Casinò Campione d’Italia

PD chiede intervento immediato per Campione d’Italia: “Doveroso un intervento di Salvini e Tria”

Pubblicato il da Francesco "Straydog" Healy

Dopo mesi dalla sua chiusura per fallimento, i dipendenti del Casinò di Campione d’Italia restano ancora in attesa di un intervento da parte del Governo che possa risolverla la situazione, diventata ormai drammatica. Pertanto in Senato tre senatori del PD hanno chiesto intervento immediato.
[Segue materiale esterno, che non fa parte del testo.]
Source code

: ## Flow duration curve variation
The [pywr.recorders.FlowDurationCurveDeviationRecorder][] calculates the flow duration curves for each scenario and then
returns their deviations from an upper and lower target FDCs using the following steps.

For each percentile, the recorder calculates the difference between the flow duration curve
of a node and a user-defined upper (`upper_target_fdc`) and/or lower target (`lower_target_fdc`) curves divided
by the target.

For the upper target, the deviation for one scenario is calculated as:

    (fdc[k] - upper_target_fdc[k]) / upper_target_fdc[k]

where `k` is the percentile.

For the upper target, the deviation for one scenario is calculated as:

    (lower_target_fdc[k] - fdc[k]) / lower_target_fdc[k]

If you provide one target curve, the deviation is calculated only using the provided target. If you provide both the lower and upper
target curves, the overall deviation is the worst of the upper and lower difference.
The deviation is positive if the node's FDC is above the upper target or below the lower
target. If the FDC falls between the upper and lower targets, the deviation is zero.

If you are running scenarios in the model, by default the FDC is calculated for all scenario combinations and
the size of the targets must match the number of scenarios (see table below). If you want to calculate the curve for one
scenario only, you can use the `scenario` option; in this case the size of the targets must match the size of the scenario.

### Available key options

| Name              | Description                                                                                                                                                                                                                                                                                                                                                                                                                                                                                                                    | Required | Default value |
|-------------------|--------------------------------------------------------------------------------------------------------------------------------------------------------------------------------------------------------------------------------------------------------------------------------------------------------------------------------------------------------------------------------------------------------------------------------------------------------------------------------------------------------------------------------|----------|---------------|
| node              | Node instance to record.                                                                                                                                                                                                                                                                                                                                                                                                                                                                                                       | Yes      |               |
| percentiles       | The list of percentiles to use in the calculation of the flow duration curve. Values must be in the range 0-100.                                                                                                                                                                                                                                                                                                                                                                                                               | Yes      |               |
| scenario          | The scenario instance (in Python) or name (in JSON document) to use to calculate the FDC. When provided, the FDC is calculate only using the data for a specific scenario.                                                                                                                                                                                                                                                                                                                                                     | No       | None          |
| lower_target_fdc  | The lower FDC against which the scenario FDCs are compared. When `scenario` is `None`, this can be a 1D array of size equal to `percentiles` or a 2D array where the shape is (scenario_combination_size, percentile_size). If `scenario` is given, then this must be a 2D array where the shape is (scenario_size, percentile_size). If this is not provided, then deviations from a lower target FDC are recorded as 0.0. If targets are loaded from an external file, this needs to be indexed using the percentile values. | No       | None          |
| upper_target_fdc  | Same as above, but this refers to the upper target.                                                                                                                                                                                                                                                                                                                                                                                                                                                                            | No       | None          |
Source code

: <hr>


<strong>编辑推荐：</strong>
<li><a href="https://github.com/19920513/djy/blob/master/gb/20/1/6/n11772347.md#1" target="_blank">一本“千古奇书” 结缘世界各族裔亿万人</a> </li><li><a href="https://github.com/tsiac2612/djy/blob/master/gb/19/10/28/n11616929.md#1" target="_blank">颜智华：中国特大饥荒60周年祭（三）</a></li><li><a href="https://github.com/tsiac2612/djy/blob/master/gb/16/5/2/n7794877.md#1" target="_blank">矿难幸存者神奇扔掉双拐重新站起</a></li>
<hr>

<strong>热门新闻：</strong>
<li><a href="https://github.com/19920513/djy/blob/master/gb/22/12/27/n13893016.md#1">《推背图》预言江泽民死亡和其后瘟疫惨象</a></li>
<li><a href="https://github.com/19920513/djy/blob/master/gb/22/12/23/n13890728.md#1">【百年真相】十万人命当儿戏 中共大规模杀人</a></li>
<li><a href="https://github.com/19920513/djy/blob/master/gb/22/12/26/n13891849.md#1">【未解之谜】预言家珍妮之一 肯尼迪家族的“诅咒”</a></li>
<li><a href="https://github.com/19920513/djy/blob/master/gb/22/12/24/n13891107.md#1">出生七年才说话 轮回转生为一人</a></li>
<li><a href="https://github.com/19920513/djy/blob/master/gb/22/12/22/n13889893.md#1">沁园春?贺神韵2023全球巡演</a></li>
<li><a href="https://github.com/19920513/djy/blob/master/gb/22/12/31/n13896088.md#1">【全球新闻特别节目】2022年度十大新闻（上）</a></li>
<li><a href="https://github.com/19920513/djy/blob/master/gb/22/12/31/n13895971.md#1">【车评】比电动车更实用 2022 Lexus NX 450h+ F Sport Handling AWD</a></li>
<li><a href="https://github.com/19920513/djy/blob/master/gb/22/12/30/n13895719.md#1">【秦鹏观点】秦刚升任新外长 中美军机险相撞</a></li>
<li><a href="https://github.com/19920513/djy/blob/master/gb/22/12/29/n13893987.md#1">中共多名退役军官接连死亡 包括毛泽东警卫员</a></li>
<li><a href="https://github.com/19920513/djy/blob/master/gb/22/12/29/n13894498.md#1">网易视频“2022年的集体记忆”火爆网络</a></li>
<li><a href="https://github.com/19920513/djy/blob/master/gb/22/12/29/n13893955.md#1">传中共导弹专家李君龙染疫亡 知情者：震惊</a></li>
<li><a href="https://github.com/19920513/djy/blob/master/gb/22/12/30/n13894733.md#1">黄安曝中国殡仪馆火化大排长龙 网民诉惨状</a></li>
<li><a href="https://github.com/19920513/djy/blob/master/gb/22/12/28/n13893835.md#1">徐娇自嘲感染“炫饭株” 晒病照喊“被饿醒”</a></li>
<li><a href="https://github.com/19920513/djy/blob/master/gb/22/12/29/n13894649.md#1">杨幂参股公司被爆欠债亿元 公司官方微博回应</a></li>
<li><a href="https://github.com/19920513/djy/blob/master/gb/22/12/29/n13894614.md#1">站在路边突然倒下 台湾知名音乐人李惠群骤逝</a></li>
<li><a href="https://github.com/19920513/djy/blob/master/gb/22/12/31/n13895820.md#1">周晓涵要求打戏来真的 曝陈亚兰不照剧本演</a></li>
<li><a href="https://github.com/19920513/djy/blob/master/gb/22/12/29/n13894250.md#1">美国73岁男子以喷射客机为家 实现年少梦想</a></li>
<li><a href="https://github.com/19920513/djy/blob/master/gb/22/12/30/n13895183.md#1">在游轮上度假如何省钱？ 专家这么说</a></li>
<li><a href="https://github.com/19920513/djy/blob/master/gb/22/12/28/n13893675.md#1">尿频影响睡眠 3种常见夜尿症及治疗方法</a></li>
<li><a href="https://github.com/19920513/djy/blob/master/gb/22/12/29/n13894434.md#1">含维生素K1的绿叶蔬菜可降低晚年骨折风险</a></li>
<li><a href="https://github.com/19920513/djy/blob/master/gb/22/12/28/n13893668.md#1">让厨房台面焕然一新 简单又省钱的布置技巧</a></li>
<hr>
Come si legge dai colleghi di gioconews, in un'interrogazione ai ministri dell'Interno Matteo Salvini e a quello dell'Economia Giovanni Tria, i senatori del Pd Laura Garavini, Vito Vattuone e Tatjana Rojc ritengono "doveroso" un loro intervento e chiedono di sapere "quali iniziative urgenti" essi "intendano assumere, ciascuno nell'ambito delle proprie competenze”, per la drammatica situazione vissuta dall'intera comunità di Campione d'Italia.

I tre senatori ricordano che il “Governo, fin dal 1933, ha autorizzato l'apertura di una casa da gioco con il fine di assicurare al Comune mezzi finanziari adeguati alla situazione” e che la “crisi della casa da gioco ha determinato lo stato di dissesto finanziario del Comune di Campione d'Italia con preoccupanti ricadute sociali e occupazionali; il nucleo Carabinieri di Campione d'Italia rappresenta l'unica forza di polizia a competenza generale presente sul territorio e in questi anni è stato chiamato a svolgere compiti impegnativi per quantità e importanza, in ragione, soprattutto, dell'extraterritorialità del Comune e della presenza della casa da gioco; a causa del dissesto finanziario, il Ministero dell'interno ha autorizzato il Comune a revocare, con effetto retroattivo, per il personale statale residente e operante in quel territorio, tra cui figura quello del nucleo Carabinieri, i benefici di cui alla legge n. 425 del 1989".

Infine ricordano che la "dichiarazione di fallimento della casa da gioco, il dissesto finanziario del Comune e la revoca dei benefici indispensabili per un tenore di vita accettabile, dato che la moneta circolante è il franco svizzero, stanno originando un cospicuo contenzioso".

Il Comune di Campione d'Italia, ricordano inoltre i tre senatori, “si trova in territorio svizzero e ha condizioni economico-finanziarie del tutto peculiari, ricadendo in una zona considerata area doganale della Confederazione elvetica, e deve far fronte con il proprio bilancio anche a spese non riconducibili alle funzioni di un Comune, ma più riferibili a competenze, funzioni e attività statali nonché ai rapporti con la Confederazione elvetica regolati da specifici accordi”.